**WHAT IS NEEDED:** Reproduce the part of the biographical entries below that starts with "Hayward, John (1905–1965)" and goes on through "when Eliot remarried.".

**SELECTED PASSAGE:**
§

Hayden. See Lewis, Hayden.

Hayward, John (1905–1965) . British editor and scholar. Hayward was crippled by muscular dystrophy and was confined to a wheelchair. He shared a flat in Chelsea with T. S. Eliot from 1946 until 1957, when Eliot remarried.

Heard, Henry FitzGerald (Gerald) (c.1885–1971) . Irish writer, broadcaster, philosopher, and religious teacher. W. H. Auden took Isherwood to meet Heard in London in 1932 when Heard was already well-known as a science commentator for the BBC and author of several books on the evolution of human consciousness and on religion. A charismatic talker, Heard associated with some of the most celebrated intellectuals of the time. One of his closest friends was Aldous Huxley, whom he met in 1929 and with whom he joined the Peace Pledge Union in 1935 and then emigrated to Los Angeles in 1937 accompanied by Heard’s friend Chris Wood and Huxley’s wife and son. Both Heard and Huxley became disciples of Swami Prabhavananda.

Isherwood followed Heard to Los Angeles and through him met

Prabhavananda.

Heard broke with the Swami early in 1941, and set up his own monastic community, Trabuco College, the same year. By 1949 Trabuco had failed, and he gave it to the Vedanta Society of Southern California to use as a monastery.

§

**RECORDS:**
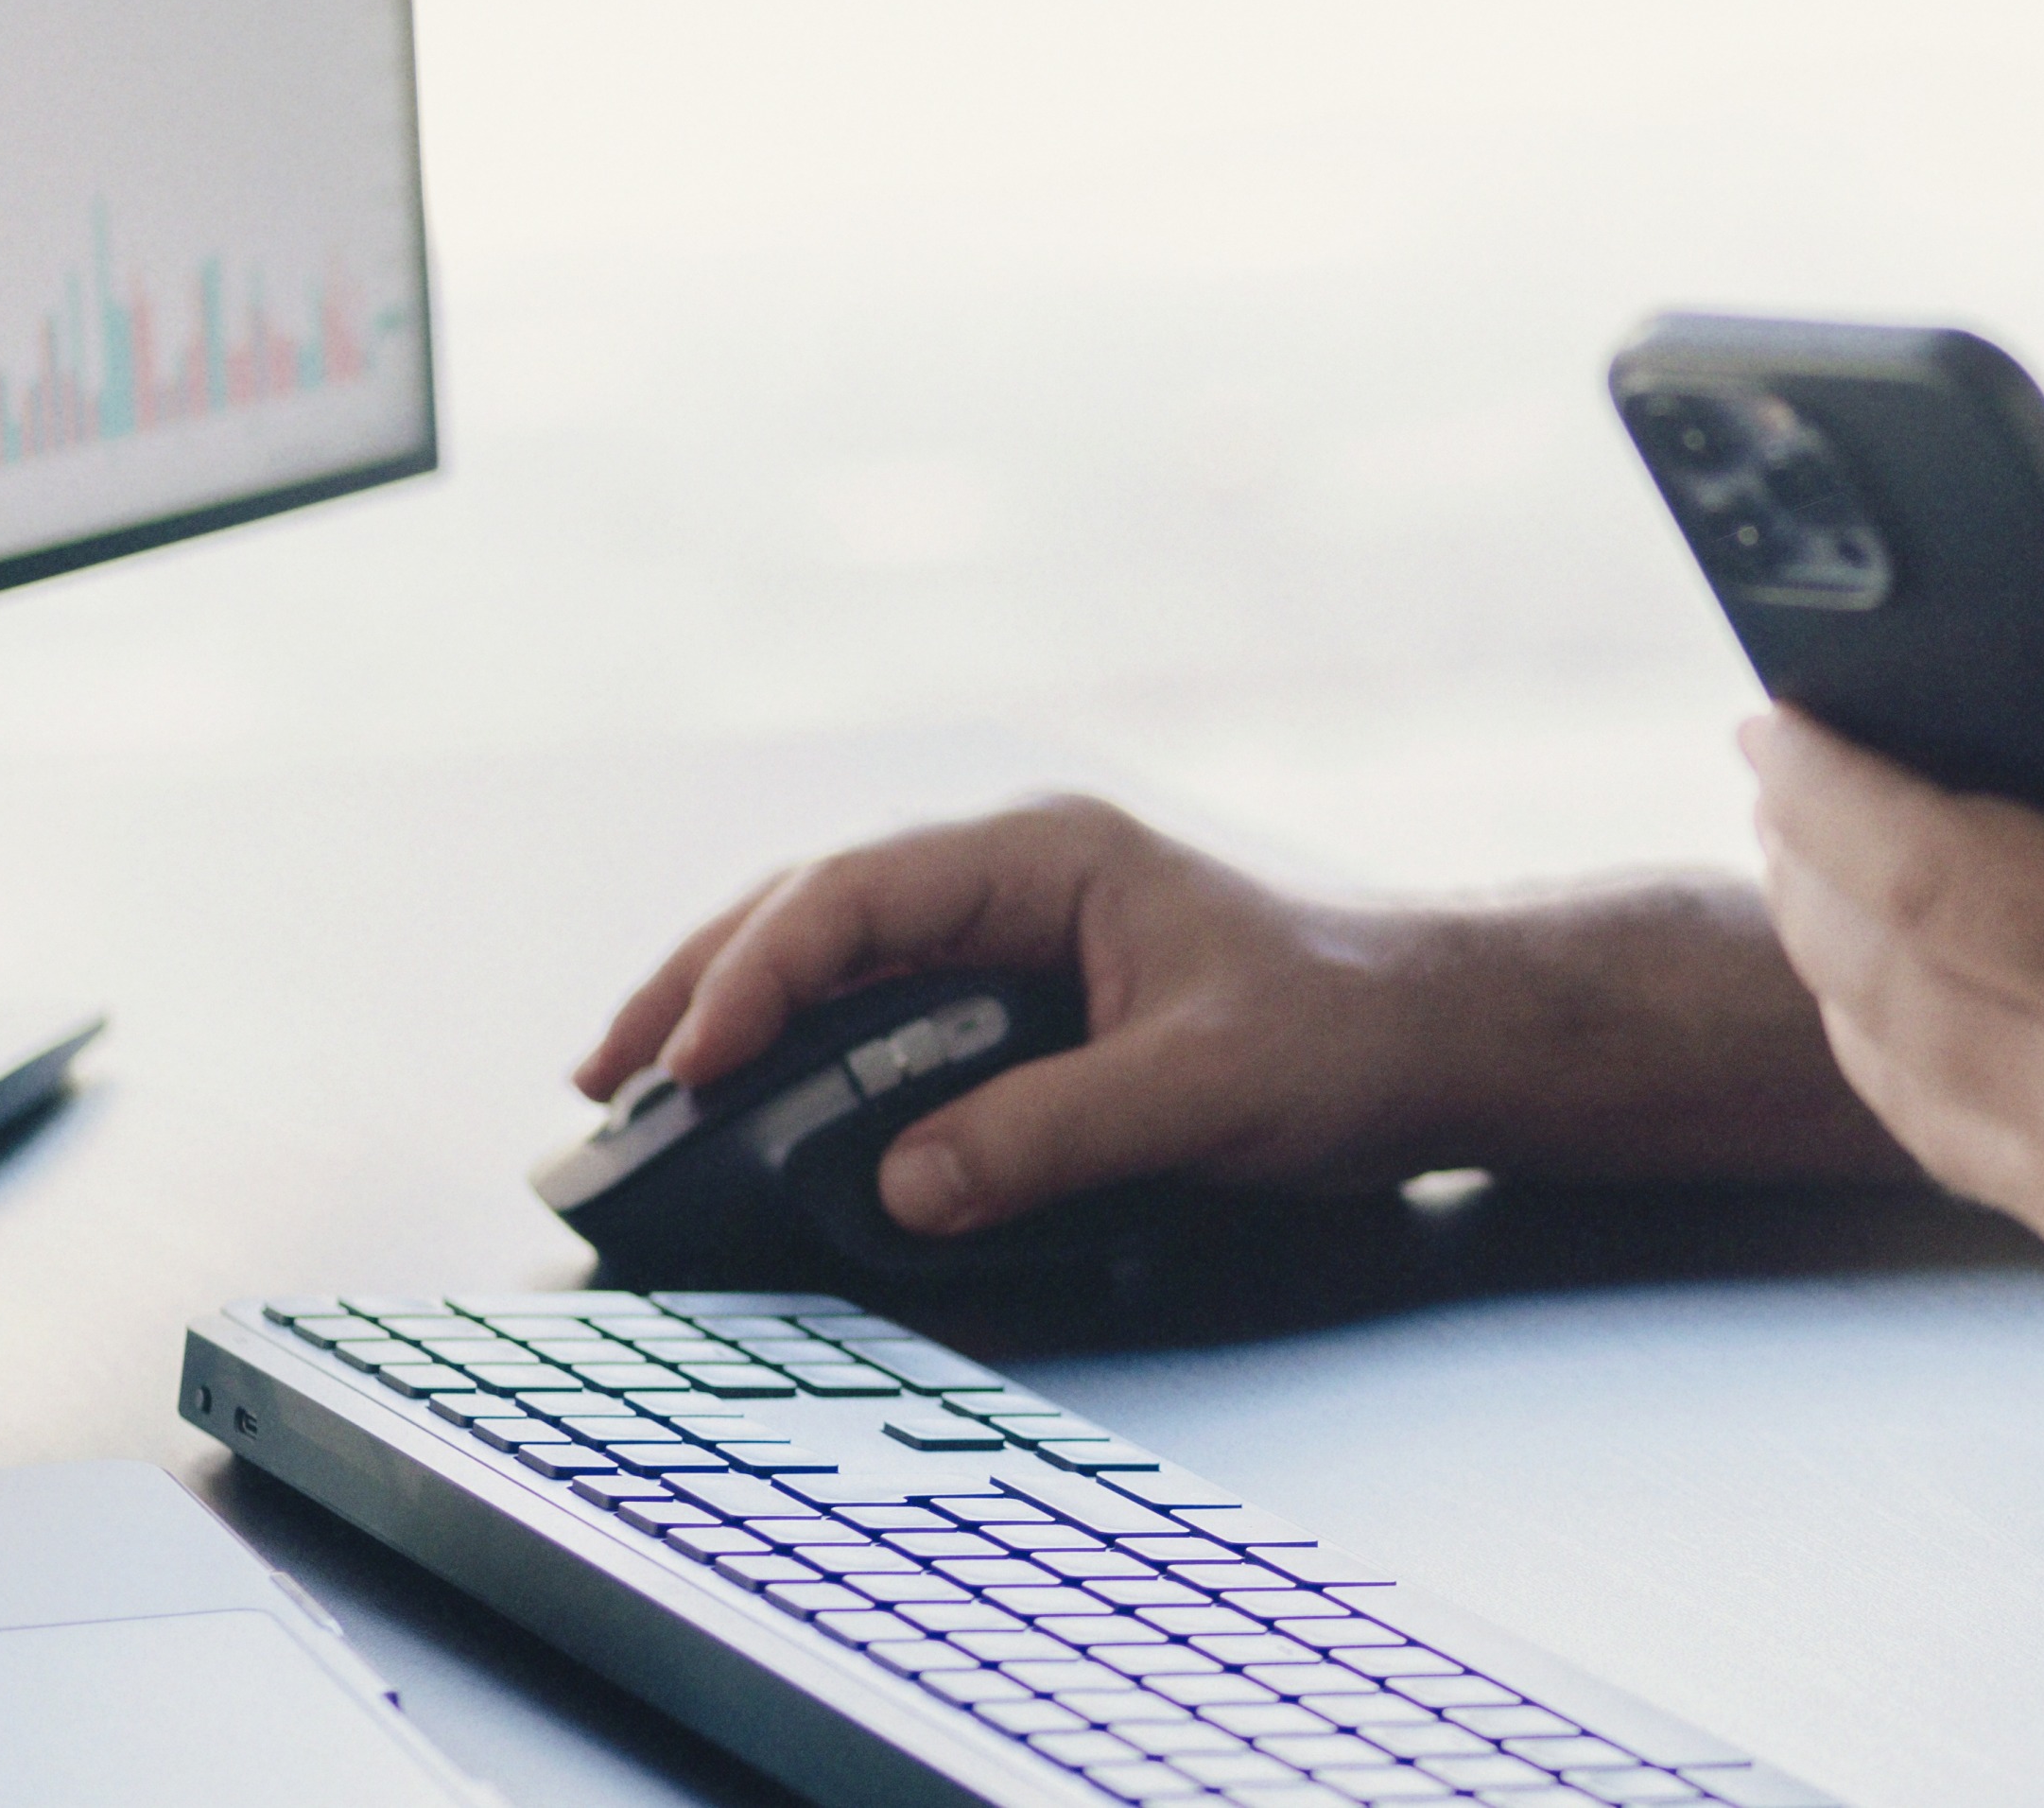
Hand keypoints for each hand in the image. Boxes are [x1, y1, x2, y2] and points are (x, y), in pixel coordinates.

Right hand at [572, 794, 1450, 1236]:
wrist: (1440, 1035)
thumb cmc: (1346, 1030)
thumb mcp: (1204, 1089)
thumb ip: (1052, 1134)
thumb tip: (900, 1185)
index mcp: (1044, 857)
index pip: (855, 898)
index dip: (757, 976)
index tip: (689, 1064)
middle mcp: (1011, 877)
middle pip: (813, 910)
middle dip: (700, 985)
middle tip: (602, 1076)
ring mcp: (1011, 931)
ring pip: (835, 958)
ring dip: (737, 1015)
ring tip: (640, 1091)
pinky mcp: (1022, 997)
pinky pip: (883, 1012)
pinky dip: (805, 1053)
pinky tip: (757, 1105)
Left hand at [1752, 713, 2043, 1801]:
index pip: (1926, 868)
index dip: (1827, 786)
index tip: (1771, 720)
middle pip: (1881, 986)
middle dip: (1808, 873)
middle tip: (1783, 787)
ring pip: (1916, 1097)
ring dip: (1853, 985)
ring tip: (1839, 895)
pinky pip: (2006, 1178)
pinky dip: (1949, 1081)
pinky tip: (1963, 1024)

§

**YOUR RESPONSE:**
Hayward, John (1905–1965) . British editor and scholar. Hayward was crippled by muscular dystrophy and was confined to a wheelchair. He shared a flat in Chelsea with T. S. Eliot from 1946 until 1957, when Eliot remarried.